__What the task asks__
Render the data from its first line through the line containing "mood, interactions with", inclusive, as a JSON list of strings with one string per line, omitting any blank lines.

==========

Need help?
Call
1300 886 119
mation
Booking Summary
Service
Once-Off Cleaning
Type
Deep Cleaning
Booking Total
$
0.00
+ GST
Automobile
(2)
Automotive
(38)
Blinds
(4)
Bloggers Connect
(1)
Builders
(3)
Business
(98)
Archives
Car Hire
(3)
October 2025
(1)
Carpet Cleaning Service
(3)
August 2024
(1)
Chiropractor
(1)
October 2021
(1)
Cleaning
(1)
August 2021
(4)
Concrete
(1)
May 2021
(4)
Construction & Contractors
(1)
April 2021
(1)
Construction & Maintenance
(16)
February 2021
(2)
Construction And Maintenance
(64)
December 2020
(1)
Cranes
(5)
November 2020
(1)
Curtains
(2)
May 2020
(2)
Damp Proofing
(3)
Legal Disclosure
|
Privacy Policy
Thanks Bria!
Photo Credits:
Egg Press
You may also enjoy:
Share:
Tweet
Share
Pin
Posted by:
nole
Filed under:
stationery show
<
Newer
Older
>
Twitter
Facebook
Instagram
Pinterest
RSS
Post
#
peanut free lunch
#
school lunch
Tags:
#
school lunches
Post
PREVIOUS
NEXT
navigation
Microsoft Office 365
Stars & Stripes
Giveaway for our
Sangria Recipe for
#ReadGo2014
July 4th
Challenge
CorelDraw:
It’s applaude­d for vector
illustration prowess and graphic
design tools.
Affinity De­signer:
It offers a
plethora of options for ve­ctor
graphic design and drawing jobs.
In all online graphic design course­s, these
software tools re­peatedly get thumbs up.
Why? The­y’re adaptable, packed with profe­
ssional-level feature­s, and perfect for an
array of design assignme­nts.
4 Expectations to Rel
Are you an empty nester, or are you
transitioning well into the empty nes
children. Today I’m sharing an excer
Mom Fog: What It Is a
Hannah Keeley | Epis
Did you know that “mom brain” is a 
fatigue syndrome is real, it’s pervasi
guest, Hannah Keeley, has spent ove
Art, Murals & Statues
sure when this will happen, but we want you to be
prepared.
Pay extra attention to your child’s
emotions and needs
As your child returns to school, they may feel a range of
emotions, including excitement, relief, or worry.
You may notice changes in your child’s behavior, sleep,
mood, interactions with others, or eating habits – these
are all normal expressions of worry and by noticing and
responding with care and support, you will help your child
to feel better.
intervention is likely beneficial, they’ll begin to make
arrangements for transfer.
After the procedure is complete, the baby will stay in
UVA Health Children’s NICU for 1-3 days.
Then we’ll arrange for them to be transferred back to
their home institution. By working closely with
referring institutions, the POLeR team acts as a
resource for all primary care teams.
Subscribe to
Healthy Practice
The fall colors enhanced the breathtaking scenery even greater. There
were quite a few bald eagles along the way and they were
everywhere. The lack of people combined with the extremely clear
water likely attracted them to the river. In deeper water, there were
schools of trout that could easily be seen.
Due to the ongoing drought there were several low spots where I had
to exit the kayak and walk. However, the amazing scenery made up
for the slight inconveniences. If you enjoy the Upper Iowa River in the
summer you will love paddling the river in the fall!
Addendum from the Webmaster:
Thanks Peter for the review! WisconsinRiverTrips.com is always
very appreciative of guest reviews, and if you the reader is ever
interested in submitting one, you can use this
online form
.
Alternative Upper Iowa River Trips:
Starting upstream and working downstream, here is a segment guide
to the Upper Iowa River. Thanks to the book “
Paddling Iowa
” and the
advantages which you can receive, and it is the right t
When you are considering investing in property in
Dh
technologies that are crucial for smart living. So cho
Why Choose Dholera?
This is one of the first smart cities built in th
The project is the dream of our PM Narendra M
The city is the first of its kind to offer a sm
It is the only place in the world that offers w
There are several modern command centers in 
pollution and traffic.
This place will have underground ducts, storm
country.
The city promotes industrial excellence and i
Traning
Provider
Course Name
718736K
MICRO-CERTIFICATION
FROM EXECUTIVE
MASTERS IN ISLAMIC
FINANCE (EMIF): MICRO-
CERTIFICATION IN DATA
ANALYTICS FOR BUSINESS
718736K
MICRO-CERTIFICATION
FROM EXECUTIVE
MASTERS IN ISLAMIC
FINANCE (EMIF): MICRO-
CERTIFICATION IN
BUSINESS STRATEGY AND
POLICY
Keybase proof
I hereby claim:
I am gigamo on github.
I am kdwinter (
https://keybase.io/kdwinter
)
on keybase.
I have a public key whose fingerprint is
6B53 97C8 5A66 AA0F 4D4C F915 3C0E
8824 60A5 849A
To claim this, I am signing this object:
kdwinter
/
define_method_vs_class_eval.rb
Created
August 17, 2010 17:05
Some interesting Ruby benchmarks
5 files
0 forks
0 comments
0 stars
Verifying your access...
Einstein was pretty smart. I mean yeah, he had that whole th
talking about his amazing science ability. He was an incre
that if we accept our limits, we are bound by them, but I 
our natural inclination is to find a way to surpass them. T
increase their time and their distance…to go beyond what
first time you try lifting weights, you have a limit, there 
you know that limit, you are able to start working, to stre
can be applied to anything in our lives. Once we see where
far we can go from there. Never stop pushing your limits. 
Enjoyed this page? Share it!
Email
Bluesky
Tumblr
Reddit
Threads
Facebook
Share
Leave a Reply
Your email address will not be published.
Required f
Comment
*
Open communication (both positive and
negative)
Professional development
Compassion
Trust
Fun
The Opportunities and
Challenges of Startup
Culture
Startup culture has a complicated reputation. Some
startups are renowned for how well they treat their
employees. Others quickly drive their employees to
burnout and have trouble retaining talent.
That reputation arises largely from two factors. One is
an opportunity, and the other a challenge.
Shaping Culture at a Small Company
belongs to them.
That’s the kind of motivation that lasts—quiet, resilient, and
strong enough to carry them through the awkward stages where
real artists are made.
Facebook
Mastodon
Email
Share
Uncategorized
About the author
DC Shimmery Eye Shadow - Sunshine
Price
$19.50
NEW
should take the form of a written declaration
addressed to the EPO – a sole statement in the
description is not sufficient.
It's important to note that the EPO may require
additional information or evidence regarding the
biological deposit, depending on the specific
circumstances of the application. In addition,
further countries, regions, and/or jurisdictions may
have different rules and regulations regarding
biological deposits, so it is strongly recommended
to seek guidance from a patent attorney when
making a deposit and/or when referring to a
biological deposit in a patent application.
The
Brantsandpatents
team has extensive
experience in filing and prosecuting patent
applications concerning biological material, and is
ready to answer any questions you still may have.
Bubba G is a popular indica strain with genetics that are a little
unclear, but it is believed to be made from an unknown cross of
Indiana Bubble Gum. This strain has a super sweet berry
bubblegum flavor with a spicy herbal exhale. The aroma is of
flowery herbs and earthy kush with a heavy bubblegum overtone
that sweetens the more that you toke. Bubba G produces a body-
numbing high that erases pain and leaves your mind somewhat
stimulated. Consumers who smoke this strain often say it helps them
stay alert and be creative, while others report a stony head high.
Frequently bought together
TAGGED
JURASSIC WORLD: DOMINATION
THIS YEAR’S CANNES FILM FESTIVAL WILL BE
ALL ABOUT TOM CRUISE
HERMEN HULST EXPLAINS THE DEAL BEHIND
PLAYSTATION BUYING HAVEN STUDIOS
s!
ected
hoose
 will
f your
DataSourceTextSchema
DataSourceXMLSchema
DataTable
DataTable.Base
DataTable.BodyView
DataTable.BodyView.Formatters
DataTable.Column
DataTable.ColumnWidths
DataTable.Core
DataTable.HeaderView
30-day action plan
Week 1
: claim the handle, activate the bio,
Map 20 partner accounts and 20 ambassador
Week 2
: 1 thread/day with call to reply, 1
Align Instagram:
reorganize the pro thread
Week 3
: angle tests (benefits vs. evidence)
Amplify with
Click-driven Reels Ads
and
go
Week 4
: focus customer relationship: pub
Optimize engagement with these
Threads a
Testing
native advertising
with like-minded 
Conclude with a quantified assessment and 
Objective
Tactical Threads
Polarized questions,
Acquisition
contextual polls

==========

__Solution below__
[
  "Need help?",
  "Call",
  "1300 886 119",
  "mation",
  "Booking Summary",
  "Service",
  "Once-Off Cleaning",
  "Type",
  "Deep Cleaning",
  "Booking Total",
  "$",
  "0.00",
  "+ GST",
  "Automobile",
  "(2)",
  "Automotive",
  "(38)",
  "Blinds",
  "(4)",
  "Bloggers Connect",
  "(1)",
  "Builders",
  "(3)",
  "Business",
  "(98)",
  "Archives",
  "Car Hire",
  "(3)",
  "October 2025",
  "(1)",
  "Carpet Cleaning Service",
  "(3)",
  "August 2024",
  "(1)",
  "Chiropractor",
  "(1)",
  "October 2021",
  "(1)",
  "Cleaning",
  "(1)",
  "August 2021",
  "(4)",
  "Concrete",
  "(1)",
  "May 2021",
  "(4)",
  "Construction & Contractors",
  "(1)",
  "April 2021",
  "(1)",
  "Construction & Maintenance",
  "(16)",
  "February 2021",
  "(2)",
  "Construction And Maintenance",
  "(64)",
  "December 2020",
  "(1)",
  "Cranes",
  "(5)",
  "November 2020",
  "(1)",
  "Curtains",
  "(2)",
  "May 2020",
  "(2)",
  "Damp Proofing",
  "(3)",
  "Legal Disclosure",
  "|",
  "Privacy Policy",
  "Thanks Bria!",
  "Photo Credits:",
  "Egg Press",
  "You may also enjoy:",
  "Share:",
  "Tweet",
  "Share",
  "Pin",
  "Posted by:",
  "nole",
  "Filed under:",
  "stationery show",
  "<",
  "Newer",
  "Older",
  ">",
  "Twitter",
  "Facebook",
  "Instagram",
  "Pinterest",
  "RSS",
  "Post",
  "#",
  "peanut free lunch",
  "#",
  "school lunch",
  "Tags:",
  "#",
  "school lunches",
  "Post",
  "PREVIOUS",
  "NEXT",
  "navigation",
  "Microsoft Office 365",
  "Stars & Stripes",
  "Giveaway for our",
  "Sangria Recipe for",
  "#ReadGo2014",
  "July 4th",
  "Challenge",
  "CorelDraw:",
  "It’s applaude­d for vector",
  "illustration prowess and graphic",
  "design tools.",
  "Affinity De­signer:",
  "It offers a",
  "plethora of options for ve­ctor",
  "graphic design and drawing jobs.",
  "In all online graphic design course­s, these",
  "software tools re­peatedly get thumbs up.",
  "Why? The­y’re adaptable, packed with profe­",
  "ssional-level feature­s, and perfect for an",
  "array of design assignme­nts.",
  "4 Expectations to Rel",
  "Are you an empty nester, or are you",
  "transitioning well into the empty nes",
  "children. Today I’m sharing an excer",
  "Mom Fog: What It Is a",
  "Hannah Keeley | Epis",
  "Did you know that “mom brain” is a ",
  "fatigue syndrome is real, it’s pervasi",
  "guest, Hannah Keeley, has spent ove",
  "Art, Murals & Statues",
  "sure when this will happen, but we want you to be",
  "prepared.",
  "Pay extra attention to your child’s",
  "emotions and needs",
  "As your child returns to school, they may feel a range of",
  "emotions, including excitement, relief, or worry.",
  "You may notice changes in your child’s behavior, sleep,",
  "mood, interactions with others, or eating habits – these"
]